___ INFORMATION GIVEN
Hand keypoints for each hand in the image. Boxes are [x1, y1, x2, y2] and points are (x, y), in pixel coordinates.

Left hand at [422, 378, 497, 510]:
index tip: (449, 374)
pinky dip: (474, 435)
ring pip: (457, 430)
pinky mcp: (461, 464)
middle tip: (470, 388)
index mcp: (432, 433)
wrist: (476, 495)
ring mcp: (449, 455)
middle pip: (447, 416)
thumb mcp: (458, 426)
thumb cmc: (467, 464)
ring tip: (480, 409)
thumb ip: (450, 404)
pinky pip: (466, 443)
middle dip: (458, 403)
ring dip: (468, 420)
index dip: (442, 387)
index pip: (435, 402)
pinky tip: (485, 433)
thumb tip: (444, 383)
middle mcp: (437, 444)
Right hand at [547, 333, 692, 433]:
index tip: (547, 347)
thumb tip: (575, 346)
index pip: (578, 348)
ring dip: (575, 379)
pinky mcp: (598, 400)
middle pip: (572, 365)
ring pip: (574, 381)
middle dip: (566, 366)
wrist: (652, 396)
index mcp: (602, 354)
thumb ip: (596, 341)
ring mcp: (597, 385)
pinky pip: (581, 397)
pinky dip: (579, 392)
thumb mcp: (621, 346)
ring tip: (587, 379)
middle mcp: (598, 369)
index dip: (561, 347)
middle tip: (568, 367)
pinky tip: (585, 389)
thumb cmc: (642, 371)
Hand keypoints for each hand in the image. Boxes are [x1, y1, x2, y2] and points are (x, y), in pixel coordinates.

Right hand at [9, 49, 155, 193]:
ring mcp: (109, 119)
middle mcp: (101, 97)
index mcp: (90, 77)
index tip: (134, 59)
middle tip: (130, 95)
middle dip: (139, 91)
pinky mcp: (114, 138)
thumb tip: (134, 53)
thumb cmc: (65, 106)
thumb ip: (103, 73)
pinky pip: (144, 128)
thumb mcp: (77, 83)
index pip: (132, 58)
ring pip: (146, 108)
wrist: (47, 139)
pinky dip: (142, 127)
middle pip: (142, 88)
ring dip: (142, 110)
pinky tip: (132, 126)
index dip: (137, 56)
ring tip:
______
An exact copy of every record above is needed. Write it out word for word.

Hand keypoints for each hand in the image. Boxes are [x1, y1, x2, y2] and points are (x, y), in pixel coordinates.

Left hand at [422, 378, 497, 510]:
index tip: (449, 374)
pinky dip: (474, 435)
ring pip: (457, 430)
pinky mcp: (461, 464)
middle tip: (470, 388)
index mcp: (432, 433)
wrist: (476, 495)
ring mcp: (449, 455)
middle pip: (447, 416)
thumb mcp: (458, 426)
thumb cmc: (467, 464)
ring tip: (480, 409)
thumb ip: (450, 404)
pinky pip: (466, 443)
middle dip: (458, 403)
ring dip: (468, 420)
index dip: (442, 387)
index pip: (435, 402)
pinky tip: (485, 433)
thumb tip: (444, 383)
middle mcp: (437, 444)
Right hand at [547, 333, 692, 433]:
index tip: (547, 347)
thumb tip: (575, 346)
index pip: (578, 348)
ring dip: (575, 379)
pinky mcp: (598, 400)
middle pip: (572, 365)
ring pip: (574, 381)
middle dip: (566, 366)
wrist: (652, 396)
index mcp: (602, 354)
thumb ip: (596, 341)
ring mcp: (597, 385)
pinky pip: (581, 397)
pinky dip: (579, 392)
thumb mcp: (621, 346)
ring tip: (587, 379)
middle mcp: (598, 369)
index dip: (561, 347)
middle tip: (568, 367)
pinky tip: (585, 389)
thumb cmc: (642, 371)
Hand keypoints for each hand in the image. Boxes are [x1, y1, x2, y2] and points are (x, y), in pixel coordinates.

Right hand at [9, 49, 155, 193]:
ring mcp: (109, 119)
middle mcp: (101, 97)
index mcp: (90, 77)
index tip: (134, 59)
middle tip: (130, 95)
middle dip: (139, 91)
pinky mcp: (114, 138)
thumb tip: (134, 53)
thumb cmc: (65, 106)
thumb ip: (103, 73)
pinky pip: (144, 128)
thumb mcp: (77, 83)
index pip: (132, 58)
ring pip: (146, 108)
wrist: (47, 139)
pinky dip: (142, 127)
middle pip: (142, 88)
ring dip: (142, 110)
pinky tip: (132, 126)
index dip: (137, 56)
ring tip:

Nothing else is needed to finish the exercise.